While Dr Paterson said the ACT already has several gambling harm reduction strategies in place, such as self-exclusion programs, the ACT Gambling Support Service and helpline, and trained staff in venues to identify at-risk patrons, she said these need to be ramped up as the Territory exits lockdown.
With capacity limits in venues increasing in the coming weeks, more people will be able to access pokies, and Dr Paterson doesn’t think it’s too late to implement changes.
Dr Paterson, who was previously the head of the ANU Centre for Gambling Research, noted people tend to be more at risk of gambling harm during stressful or high-anxiety periods, of which there have been many recently.
“We put that in the mix with gambling harm, and gamblers will then be at higher risk of experiencing harm than they normally would be,” she said.
She also cited the experience of other Australian jurisdictions, including the surrounding region of NSW.
“Previous lockdowns in other jurisdictions showed massive spikes in turnover at venues once pokies went back online, with people spending much more money than they usually would,” said Dr Paterson.
“There is evidence to suggest that when clubs and pubs are open, people go out and spend money at higher rates than normal.”
In ACT Budget estimates hearings on Thursday, 28 October, ACT Minister for Gaming Shane Rattenbury said there hasn’t been specific work to minimise gambling harm as lockdown restrictions ease, but that there are ongoing efforts across agencies on the issue.
He said due to capacity limits, access to pokies would naturally be rationed, and he cited the recently held Gambling Harm Awareness Week as an example of the ACT Government’s work to address the issue.
Mr Rattenbury also told the hearing that preliminary data is already showing an increase in takings from pokies since the lifting of COVID-19 lockdown, and noted there had been a nationwide rise in the number of people signing up for online betting and gambling platforms during the lockdowns in 2020 and 2021.

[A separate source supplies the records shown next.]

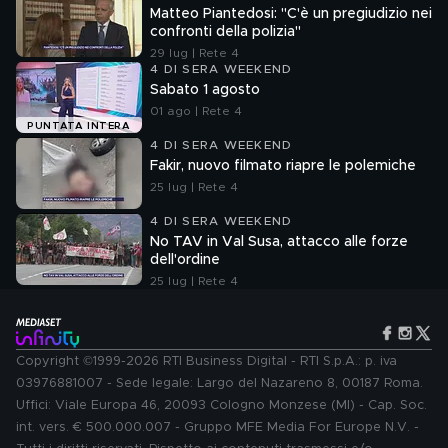
Matteo Piantedosi: "C'è un pregiudizio nei
confronti della polizia"
29 lug | Rete 4
4 DI SERA WEEKEND
Sabato 1 agosto
01 ago | Rete 4
PUNTATA INTERA
4 DI SERA WEEKEND
Fakir, nuovo filmato riapre le polemiche
25 lug | Rete 4
4 DI SERA WEEKEND
No TAV in Val Susa, attacco alle forze
dell'ordine
25 lug | Rete 4
Copyright ©1999-2026 RTI Business Digital - RTI S.p.A.: p. iva
03976881007 - Sede legale: Largo del Nazareno 8, 00187 Roma.
Uffici: Viale Europa 46, 20093 Cologno Monzese (MI) - Cap. Soc.
int. vers. € 500.000.007 - Gruppo MFE Media For Europe N.V. -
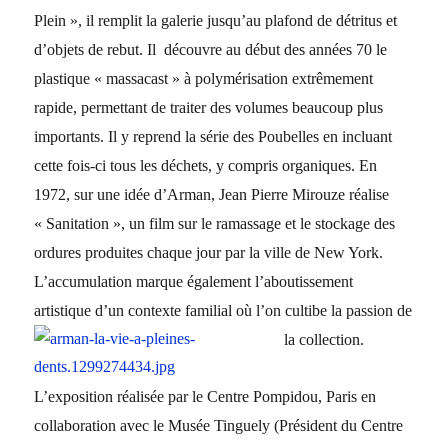
Plein », il remplit la galerie jusqu’au plafond de détritus et
d’objets de rebut. Il découvre au début des années 70 le
plastique « massacast » à polymérisation extrêmement
rapide, permettant de traiter des volumes beaucoup plus
importants. Il y reprend la série des Poubelles en incluant
cette fois-ci tous les déchets, y compris organiques. En
1972, sur une idée d’Arman, Jean Pierre Mirouze réalise
« Sanitation », un film sur le ramassage et le stockage des
ordures produites chaque jour par la ville de New York.
L’accumulation marque également l’aboutissement
artistique d’un contexte familial où l’on cultibe la passion de
la collection.
L’exposition réalisée par le Centre Pompidou, Paris en
collaboration avec le Musée Tinguely (Président du Centre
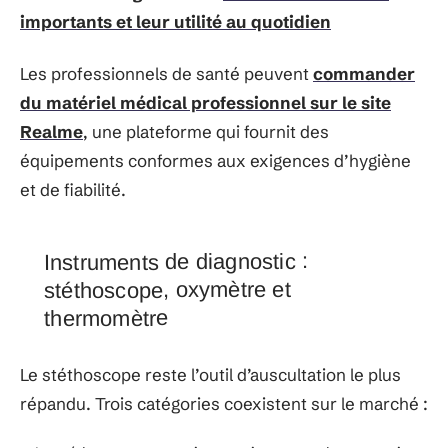
importants et leur utilité au quotidien
Les professionnels de santé peuvent
commander
du matériel médical professionnel sur le site
Realme
, une plateforme qui fournit des
équipements conformes aux exigences d’hygiène
et de fiabilité.
Instruments de diagnostic :
stéthoscope, oxymètre et
thermomètre
Le stéthoscope reste l’outil d’auscultation le plus
répandu. Trois catégories coexistent sur le marché :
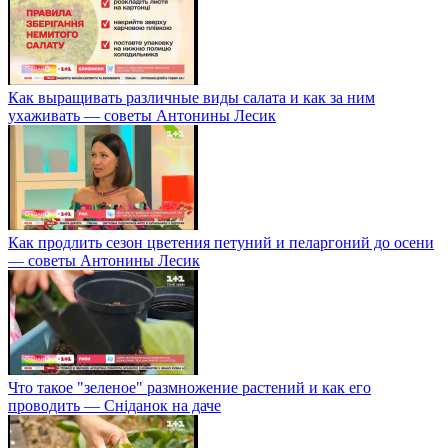
Как выращивать различные виды салата и как за ним
ухаживать — советы Антонины Лесик
Как продлить сезон цветения петуний и пеларгоний до осени
— советы Антонины Лесик
Что такое "зеленое" размножение растений и как его
проводить — Сніданок на даче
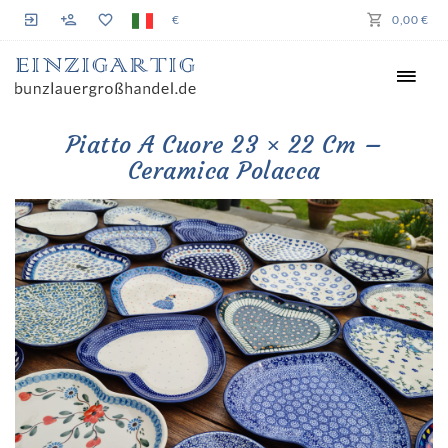
€
0,00 €
Piatto A Cuore 23 × 22 Cm –
Ceramica Polacca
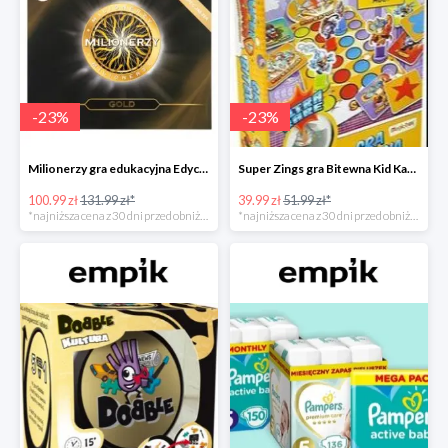
-
23
%
-
23
%
Milionerzy gra edukacyjna Edycja Gold w super cenie w Empiku Premium
Super Zings gra Bitewna Kid Kazom w super cenie w Empiku Premium
100.99 zł
131.99 zł*
39.99 zł
51.99 zł*
*najniższa cena z 30 dni przed obniżką
*najniższa cena z 30 dni przed obniżką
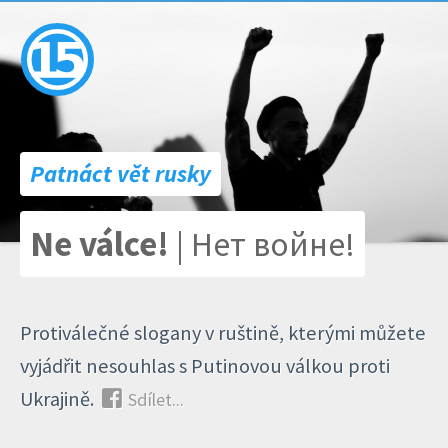
Patnáct vět rusky
Ne válce!
| Нет войне!
Protiválečné slogany v ruštině, kterými můžete
vyjádřit nesouhlas s Putinovou válkou proti
Ukrajině.
Sdílet...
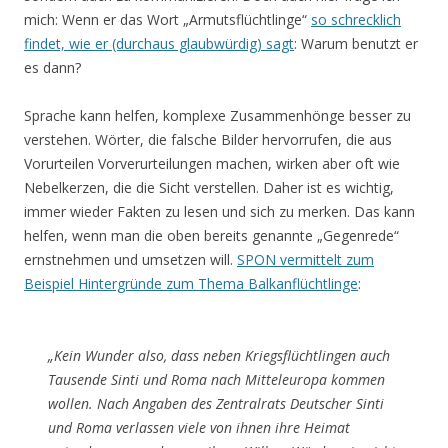
mich: Wenn er das Wort „Armutsflüchtlinge“
so schrecklich
findet, wie er (durchaus glaubwürdig) sagt
: Warum benutzt er
es dann?
Sprache kann helfen, komplexe Zusammenhönge besser zu
verstehen. Wörter, die falsche Bilder hervorrufen, die aus
Vorurteilen Vorverurteilungen machen, wirken aber oft wie
Nebelkerzen, die die Sicht verstellen. Daher ist es wichtig,
immer wieder Fakten zu lesen und sich zu merken. Das kann
helfen, wenn man die oben bereits genannte „Gegenrede“
ernstnehmen und umsetzen will.
SPON vermittelt zum
Beispiel Hintergründe zum Thema Balkanflüchtlinge
:
„Kein Wunder also, dass neben Kriegsflüchtlingen auch
Tausende Sinti und Roma nach Mitteleuropa kommen
wollen. Nach Angaben des Zentralrats Deutscher Sinti
und Roma verlassen viele von ihnen ihre Heimat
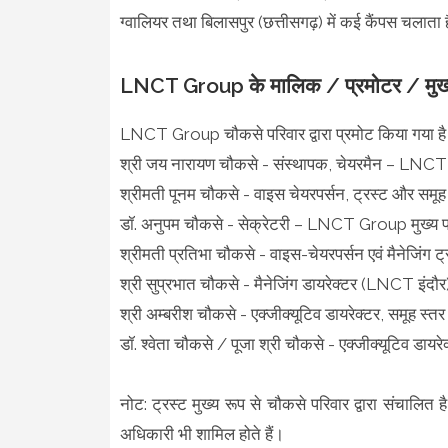
ग्वालियर तथा बिलासपुर (छत्तीसगढ़) में कई कैंपस चला
LNCT Group के मालिक / प्रमोटर / मुख्य
LNCT Group चौकसे परिवार द्वारा प्रमोट किया गया है। मु
श्री जय नारायण चौकसे - संस्थापक, चेयरमैन – LNCT
श्रीमती पूनम चौकसे - वाइस चेयरपर्सन, ट्रस्ट और समूह में
डॉ. अनुपम चौकसे - सेक्रेटरी – LNCT Group मुख्य प
श्रीमती प्रतिभा चौकसे - वाइस-चेयरपर्सन एवं मैनेजिंग ट्
श्री सुप्रभात चौकसे - मैनेजिंग डायरेक्टर (LNCT इंदौर) 
श्री अम्बरीश चौकसे - एक्जीक्यूटिव डायरेक्टर, समूह स्तर
डॉ. श्वेता चौकसे / पूजा श्री चौकसे - एक्जीक्यूटिव डायरे
नोट: ट्रस्ट मुख्य रूप से चौकसे परिवार द्वारा संचालित 
अधिकारी भी शामिल होते हैं।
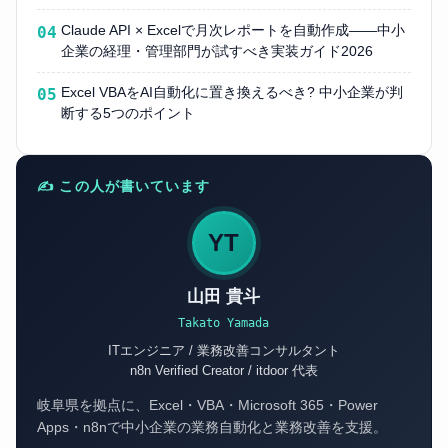
Claude API × Excelで月次レポートを自動作成——中小
04
企業の経理・管理部門が試すべき実装ガイド2026
Excel VBAをAI自動化に置き換えるべき? 中小企業が判
05
断する5つのポイント
✍ この人が書いています
YT
山田 貴斗
Takato Yamada
ITエンジニア / 業務改善コンサルタント
n8n Verified Creator / itdoor 代表
岐阜県を拠点に、Excel・VBA・Microsoft 365・Power
Apps・n8nで中小企業の業務自動化と業務改善を支援。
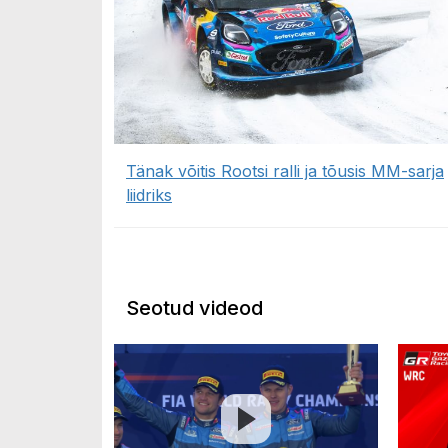
Tänak võitis Rootsi ralli ja tõusis MM-sarja
liidriks
Seotud videod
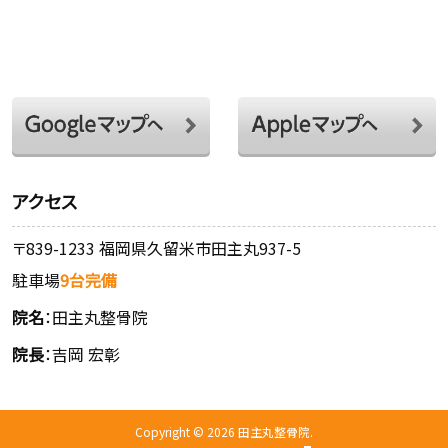
アクセス
〒839-1233 福岡県久留米市田主丸937-5
駐車場
9台完備
院名
：田主丸整骨院
院長
：吉岡 宏彰
Copyright © 2026 田主丸整骨院.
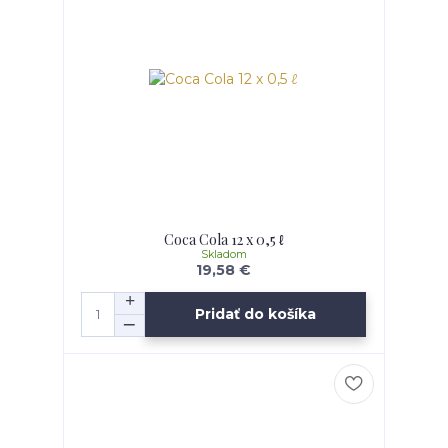
Coca Cola 12 x 0,5 ℓ
Skladom
19,58 €
Pridať do košíka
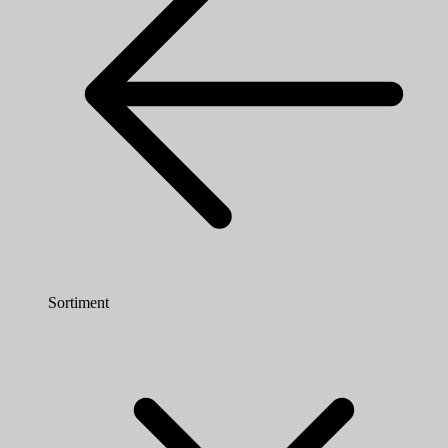
Sortiment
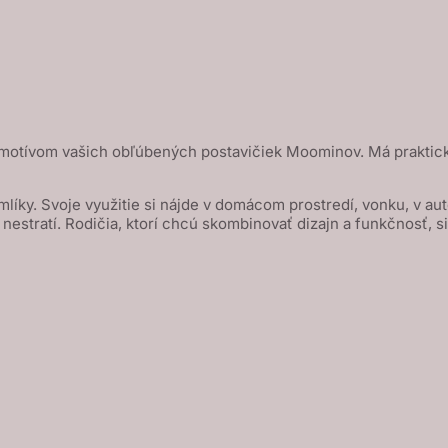
 motívom vašich obľúbených postavičiek Moominov. Má praktic
líky. Svoje využitie si nájde v domácom prostredí, vonku, v au
nestratí. Rodičia, ktorí chcú skombinovať dizajn a funkčnosť, s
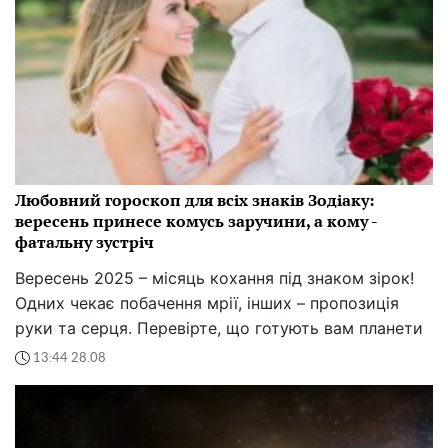
Любовний гороскоп для всіх знаків Зодіаку:
вересень принесе комусь заручини, а кому -
фатальну зустріч
Вересень 2025 – місяць кохання під знаком зірок!
Одних чекає побачення мрії, інших – пропозиція
руки та серця. Перевірте, що готують вам планети
13:44 28.08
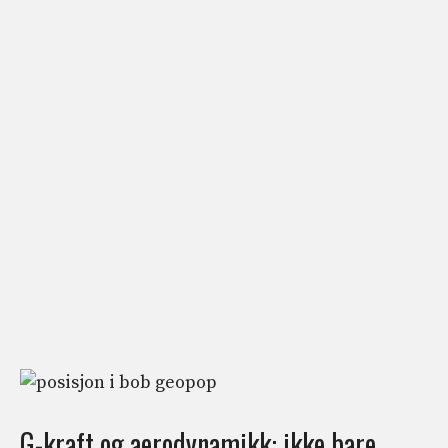
G-kraft og aerodynamikk: ikke bare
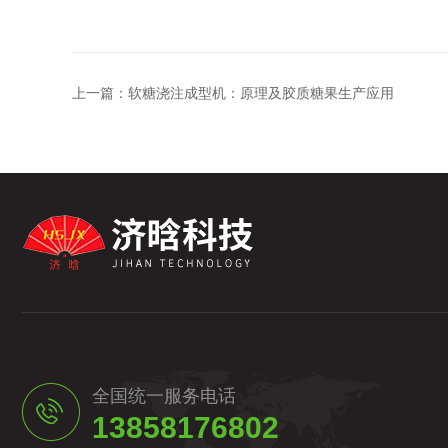
上一篇：
软糖浇注成型机：原理及胶质糖果生产应用
全国统一服务电话
13858176802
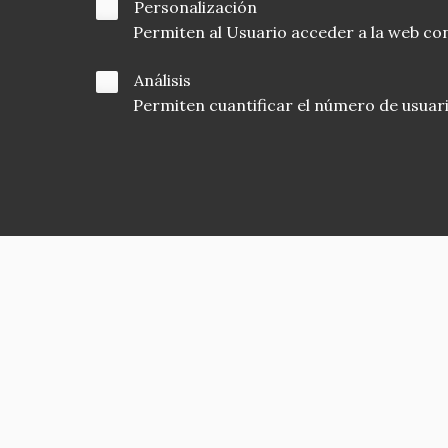
Personalización
Permiten al Usuario acceder a la web con
Análisis
Permiten cuantificar el número de usuarios
Asociación en defensa del Patrimonio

“The bottom line is poker machines are deliberately addictive,” he said. “They are designed to hook people in and to extract – in some cases, frankly – more money than people can afford, which is why we have a long-term reform program of harm minimisation.”
Dr Paterson said if a similar situation was to arise with alcohol where bottle shops, pubs and clubs were all shut during lockdown and then reopened, the ACT Government would be putting in place “significant risk mitigation strategies” as well as increased policing.
“We would be recognising as a community that there is potential for substantial harm from these venues reopening,” she said.
Dr Paterson said it’s likely that the next few months will see problem gamblers or those at risk of gambling harm attend venues more often.
“We need to ensure venues are hypervigilant during this period about what people are doing inside and look out for red-flag behaviours,” she said.
In May 2021, the ACT Government established an advisory council which forms part of ongoing efforts to reduce gambling harm in the Territory. The council is chaired by Mr Rattenbury and comprises club representatives and gambling harm advocates.
The ACT has long been working in the area of gambling reform, with harm minimisation strategies, such as reducing the number of pokies in Canberra pubs and clubs, underway.
If gambling harm is impacting you, a friend or a family member, you can get free, confidential online support at gamblinghelponline.org.au, or you can speak to a support person on 1800 858 858.